It is just not possible to appoint employees to senior management levels and assume that they will be capable of making all the necessary decisions that could affect the survival of the enterprise itself. One of the tragedies of South Africa is the government’s failure to appreciate that there is an distinct separate fourth occupational level. Based on the current EEA9 thousands of employees are trapped in a level where they do not belong. See Flawed EEA9: Seven occupational levels needed. Sorting out that problem will enable thousands of employees to benefit from training and skills development to enable them to progress to the senior management levels. See also: Equal pay for equal value: Lockout not unlawful.
See: Measurement: Equal pay and equal value
Official government policy is that all enterprises must have a framework with seven logical occupational levels to ensure that all enterprise decisions are taken at the appropriate management level. There also has to be a constant proportional progression across all seven levels. Within one occupational level there could be pay differences of up to 100%. Employees in the top three levels are regarded as senior managers. Starting from the top senior managers decide:
- goal setting (policy);
- strategy; and
- tactics.
To enable them to do this senior managers require knowledge and understanding and the ability to apply it in the best interests of the enterprise. Based on Bloom’s taxonomy senior managers also need to be able to analyse, synthesize and evaluate situations. These skills can only be developed over time on the job. It is also important to understand the concept of sapiential authority. Salaries of such employees, as opposed to line authority, also have to be measured on the same scale as line managers in an enterprise. Think of a university with all the lecturers and professors!

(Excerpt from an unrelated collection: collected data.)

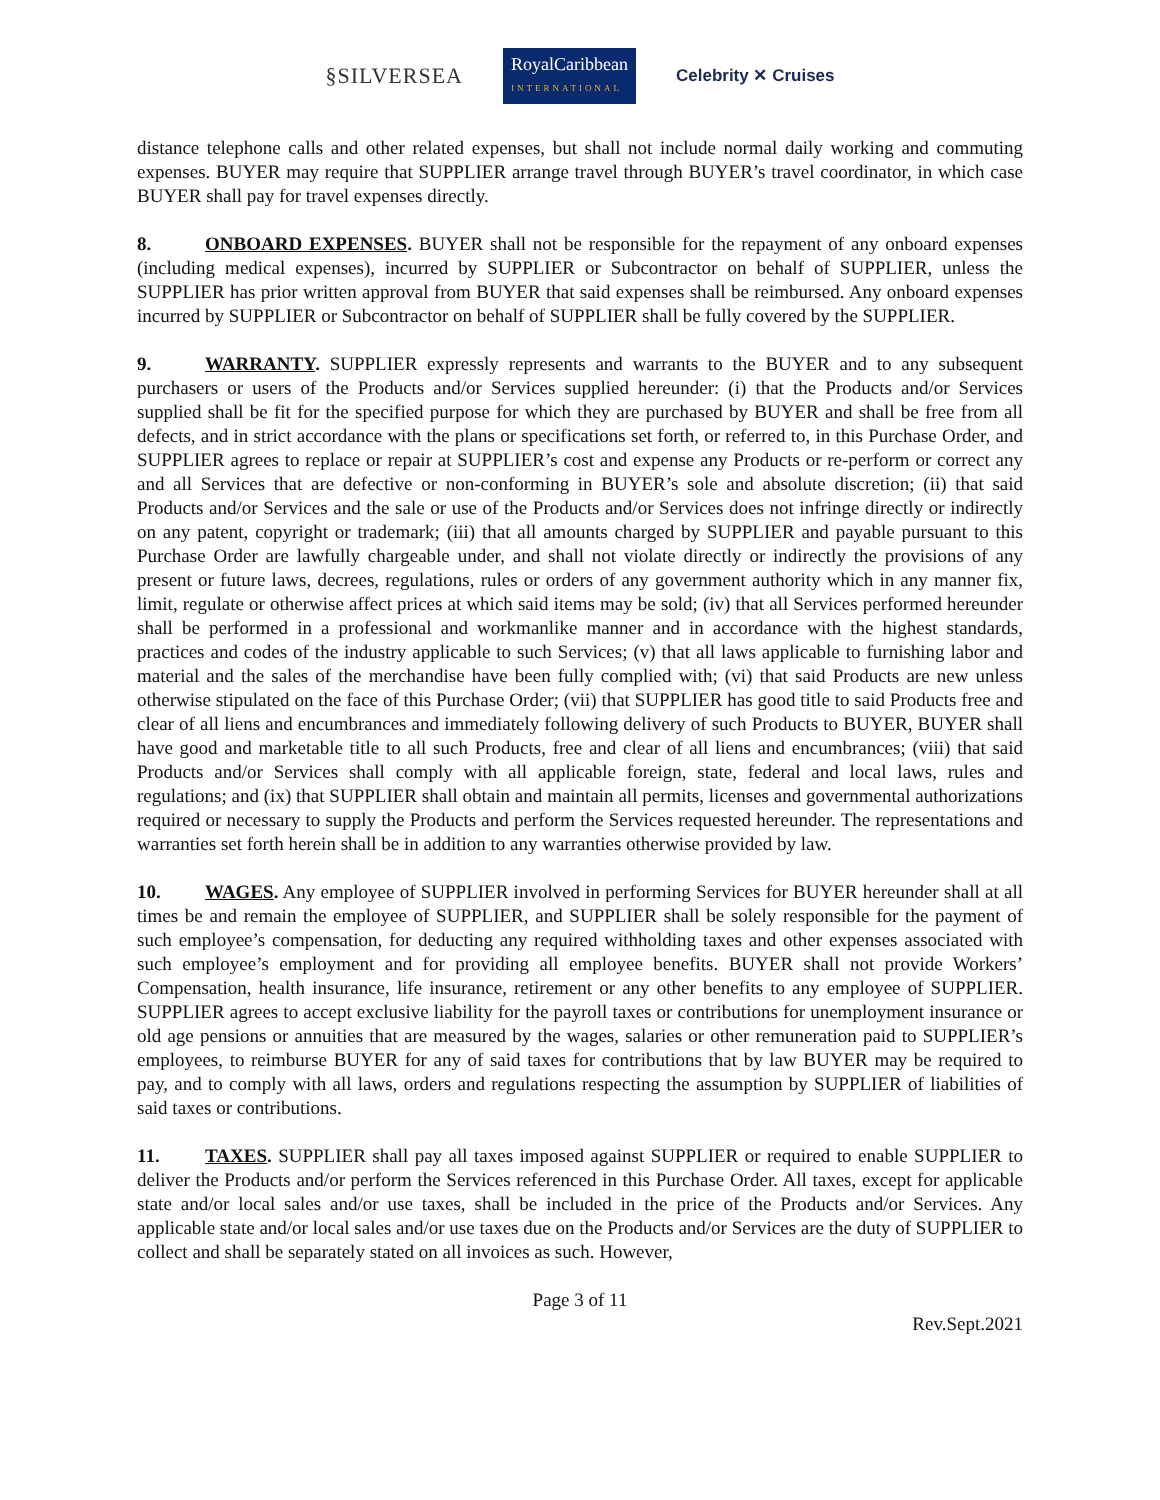§SILVERSEA RoyalCaribbean
INTERNATIONAL Celebrity ✕ Cruises
distance telephone calls and other related expenses, but shall not include normal daily working and commuting expenses. BUYER may require that SUPPLIER arrange travel through BUYER’s travel coordinator, in which case BUYER shall pay for travel expenses directly.
8. ONBOARD EXPENSES. BUYER shall not be responsible for the repayment of any onboard expenses (including medical expenses), incurred by SUPPLIER or Subcontractor on behalf of SUPPLIER, unless the SUPPLIER has prior written approval from BUYER that said expenses shall be reimbursed. Any onboard expenses incurred by SUPPLIER or Subcontractor on behalf of SUPPLIER shall be fully covered by the SUPPLIER.
9. WARRANTY. SUPPLIER expressly represents and warrants to the BUYER and to any subsequent purchasers or users of the Products and/or Services supplied hereunder: (i) that the Products and/or Services supplied shall be fit for the specified purpose for which they are purchased by BUYER and shall be free from all defects, and in strict accordance with the plans or specifications set forth, or referred to, in this Purchase Order, and SUPPLIER agrees to replace or repair at SUPPLIER’s cost and expense any Products or re-perform or correct any and all Services that are defective or non-conforming in BUYER’s sole and absolute discretion; (ii) that said Products and/or Services and the sale or use of the Products and/or Services does not infringe directly or indirectly on any patent, copyright or trademark; (iii) that all amounts charged by SUPPLIER and payable pursuant to this Purchase Order are lawfully chargeable under, and shall not violate directly or indirectly the provisions of any present or future laws, decrees, regulations, rules or orders of any government authority which in any manner fix, limit, regulate or otherwise affect prices at which said items may be sold; (iv) that all Services performed hereunder shall be performed in a professional and workmanlike manner and in accordance with the highest standards, practices and codes of the industry applicable to such Services; (v) that all laws applicable to furnishing labor and material and the sales of the merchandise have been fully complied with; (vi) that said Products are new unless otherwise stipulated on the face of this Purchase Order; (vii) that SUPPLIER has good title to said Products free and clear of all liens and encumbrances and immediately following delivery of such Products to BUYER, BUYER shall have good and marketable title to all such Products, free and clear of all liens and encumbrances; (viii) that said Products and/or Services shall comply with all applicable foreign, state, federal and local laws, rules and regulations; and (ix) that SUPPLIER shall obtain and maintain all permits, licenses and governmental authorizations required or necessary to supply the Products and perform the Services requested hereunder. The representations and warranties set forth herein shall be in addition to any warranties otherwise provided by law.
10. WAGES. Any employee of SUPPLIER involved in performing Services for BUYER hereunder shall at all times be and remain the employee of SUPPLIER, and SUPPLIER shall be solely responsible for the payment of such employee’s compensation, for deducting any required withholding taxes and other expenses associated with such employee’s employment and for providing all employee benefits. BUYER shall not provide Workers’ Compensation, health insurance, life insurance, retirement or any other benefits to any employee of SUPPLIER. SUPPLIER agrees to accept exclusive liability for the payroll taxes or contributions for unemployment insurance or old age pensions or annuities that are measured by the wages, salaries or other remuneration paid to SUPPLIER’s employees, to reimburse BUYER for any of said taxes for contributions that by law BUYER may be required to pay, and to comply with all laws, orders and regulations respecting the assumption by SUPPLIER of liabilities of said taxes or contributions.
11. TAXES. SUPPLIER shall pay all taxes imposed against SUPPLIER or required to enable SUPPLIER to deliver the Products and/or perform the Services referenced in this Purchase Order. All taxes, except for applicable state and/or local sales and/or use taxes, shall be included in the price of the Products and/or Services. Any applicable state and/or local sales and/or use taxes due on the Products and/or Services are the duty of SUPPLIER to collect and shall be separately stated on all invoices as such. However,
Page 3 of 11
Rev.Sept.2021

Call on company bosses to drive employment equity: Bekezela Phakathi’s report in BDlive on 19/9/2016 published by Business Day.
Excerpts
“The report found the racial profile of top management in SA remained overwhelmingly white and male. Whites in the private sector accounted for 72.4% of all top management positions — compared to the public sector, which has 73.2% African representation. In the Western Cape, just more than 75% of top management positions were occupied by whites, the Department of Labour said. Oliphant said the Commission for Employment Equity would engage with business leaders to establish what causes the snail’s pace of workplace transformation.
. . . . .
Cape Chamber of Commerce president Janine Myburgh said the chamber fully supported the principles of employment equity but “it is difficult to generalise about the percentage of top managers who are white”. “Conditions differ from industry to industry and many of them are affected by skills shortages, particularly in engineering and scientific industries. We encourage our members to implement employment equity and broad-based BEE principles but we are not in a position to intervene,” she said. “However, talent is equally distributed irrespective of race, and once the required skills become more evenly spread among the population, we expect the ratio of management in terms of race to approach that which reflects society at large. But we fully support the implementation and ethos of BEE,” said Myburgh”.